Customers don’t pump the gas. At some stations, the gas isn’t even pumped straight into the tank. It’s pumped into a teapot, then poured in. Use of cellphones and video cameras is banned at gas stations because they fear the electronics will ignite the gasoline. Like almost everything else in China, gas is relatively inexpensive, costing less than in the U.S. And there’s never a line at the pump because so few people drive in the remote and impoverished outskirts of Xinjiang province. The gas stations were mostly plentiful, enormous, empty and overstaffed with attendants in matching McDonald’s-like outfits.

MOTORCYCLES

The tour company arranges for the motorcycles, offers options for insurance and takes care of acquiring the Chinese driver’s license (but you must have an international license, available through the auto club).

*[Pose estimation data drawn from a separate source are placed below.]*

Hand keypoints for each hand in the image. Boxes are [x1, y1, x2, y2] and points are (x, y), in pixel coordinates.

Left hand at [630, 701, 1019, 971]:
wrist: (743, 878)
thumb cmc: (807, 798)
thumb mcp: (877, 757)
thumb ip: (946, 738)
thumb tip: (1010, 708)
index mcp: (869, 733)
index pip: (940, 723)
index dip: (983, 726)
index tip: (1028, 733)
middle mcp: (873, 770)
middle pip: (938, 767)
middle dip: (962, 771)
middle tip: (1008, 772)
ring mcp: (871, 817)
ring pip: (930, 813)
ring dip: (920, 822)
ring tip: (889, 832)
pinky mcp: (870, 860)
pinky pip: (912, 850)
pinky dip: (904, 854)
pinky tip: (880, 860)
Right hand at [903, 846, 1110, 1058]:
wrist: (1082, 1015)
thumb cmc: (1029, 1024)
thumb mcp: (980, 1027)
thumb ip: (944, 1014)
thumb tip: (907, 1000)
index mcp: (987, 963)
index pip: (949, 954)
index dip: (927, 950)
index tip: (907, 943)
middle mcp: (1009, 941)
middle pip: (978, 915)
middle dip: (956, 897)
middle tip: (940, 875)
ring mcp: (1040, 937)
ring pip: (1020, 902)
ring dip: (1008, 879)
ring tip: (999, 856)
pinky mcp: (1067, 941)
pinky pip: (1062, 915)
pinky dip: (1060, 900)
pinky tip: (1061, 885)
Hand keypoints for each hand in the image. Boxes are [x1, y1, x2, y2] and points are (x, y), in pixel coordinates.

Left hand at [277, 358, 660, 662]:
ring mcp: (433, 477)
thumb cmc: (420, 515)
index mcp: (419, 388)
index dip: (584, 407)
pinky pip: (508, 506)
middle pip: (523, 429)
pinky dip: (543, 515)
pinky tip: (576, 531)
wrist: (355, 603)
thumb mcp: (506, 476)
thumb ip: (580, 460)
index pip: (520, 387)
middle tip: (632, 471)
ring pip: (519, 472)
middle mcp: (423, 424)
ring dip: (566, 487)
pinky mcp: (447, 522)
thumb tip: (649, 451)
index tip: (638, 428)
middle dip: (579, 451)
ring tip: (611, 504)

Most of the bikes are from an endless array of Chinese manufacturers, though there were also many Japanese models. All were small, usually about 125 cc. Many of the scooters were electric. Regardless of make or model, the saddles were tapestry -- woven kilims. Bikes tended to be ridden by at least two people and sometimes entire families.

PROTECTIVE GEAR

Most riders don’t wear protective gear. On the rare occasion a rider is wearing a helmet, it doesn’t have a strap, and it isn’t made for motorcycling. It’s more like a construction worker’s hard hat.